If your employer offers both a 401(k) and 403(b) plan, you may choose to participate in either or both (if allowed), depending on your preference.
Generally, you will find the 401(k) and 403(b) plans similar: the contribution limits are the same; both plans allow employees to make contributions on a pre-tax basis; both plans have the ability to offer loans to employees; and, for both plans, employees must meet certain requirements to be able to withdraw assets from the plan.
The key difference between 403(b) and 401(k) plans lies in the investment options.
403(b) investments are often limited to annuity contracts or mutual funds and money market funds (the type of 403(b) will determine whether the investment must be annuity contract or mutual fund). The investment options for 401(k) plans include any publicly-traded securities, mutual funds, options, etc. The plan may limit the investments to a selected list prepared by the plan administrator.

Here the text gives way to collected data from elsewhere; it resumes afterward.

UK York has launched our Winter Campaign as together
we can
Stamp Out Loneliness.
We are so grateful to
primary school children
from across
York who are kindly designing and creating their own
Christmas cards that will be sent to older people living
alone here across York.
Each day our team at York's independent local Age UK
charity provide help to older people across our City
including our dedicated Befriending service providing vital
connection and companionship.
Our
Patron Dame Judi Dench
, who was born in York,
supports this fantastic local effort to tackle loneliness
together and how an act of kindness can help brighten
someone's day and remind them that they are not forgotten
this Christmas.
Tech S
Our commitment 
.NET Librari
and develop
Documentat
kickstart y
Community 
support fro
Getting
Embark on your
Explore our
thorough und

If your employer does not sponsor a retirement plan at this time, you may consider contributing to a Traditional IRA or a Roth IRA. These plans allow you to contribute up to $6,000 per year ($7,000 if you are at least age 50 by the end of the year for which the contribution is being made). In the meantime, you might want to consult with your employer about offering a retirement plan for employees.
Dan Stewart, CFA®
Revere Asset Management, Dallas, TX
A 401(k) is a private business retirement plan usually accompanied by a tax-deductible company match. A 403(b) is a government or non-profit plan normally without a match. This is because there is no incentive, other than altruistic, to match since non-profits and governments don’t need a tax deduction.

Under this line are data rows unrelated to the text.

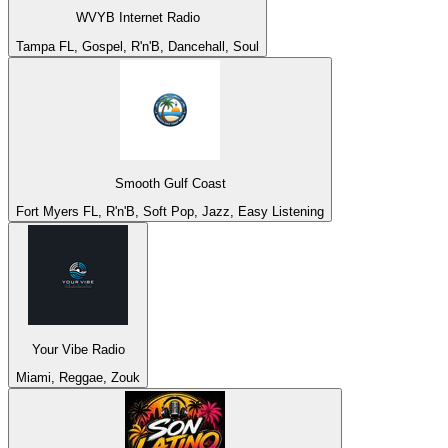
WVYB Internet Radio
Tampa FL, Gospel, R'n'B, Dancehall, Soul
Smooth Gulf Coast
Fort Myers FL, R'n'B, Soft Pop, Jazz, Easy Listening
Your Vibe Radio
Miami, Reggae, Zouk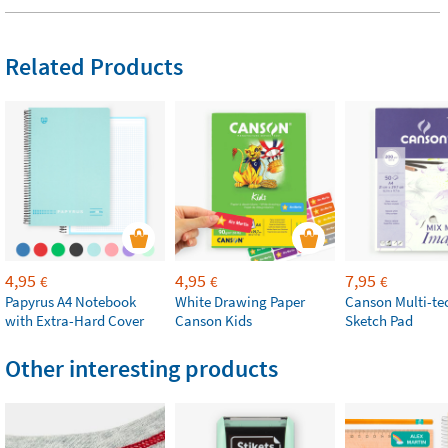
Related Products
4,95
4,95
7,95
€
€
€
Papyrus A4 Notebook
White Drawing Paper
Canson Multi-te
with Extra-Hard Cover
Canson Kids
Sketch Pad
Other interesting products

As a teacher, you most likely have a 403(b). Investing in the 403(b) can be disadvantageous since you can most likely get the same or similar investment strategy directly with a mutual fund without putting it inside of a costly annuity first. In other words, there’s no point in buying an S&P 500 Index fund within an annuity with fees when you can simply invest in an S&P 500 Index fund. One exception to this would be guaranteed, fixed interest accounts with higher net-of-fee rates.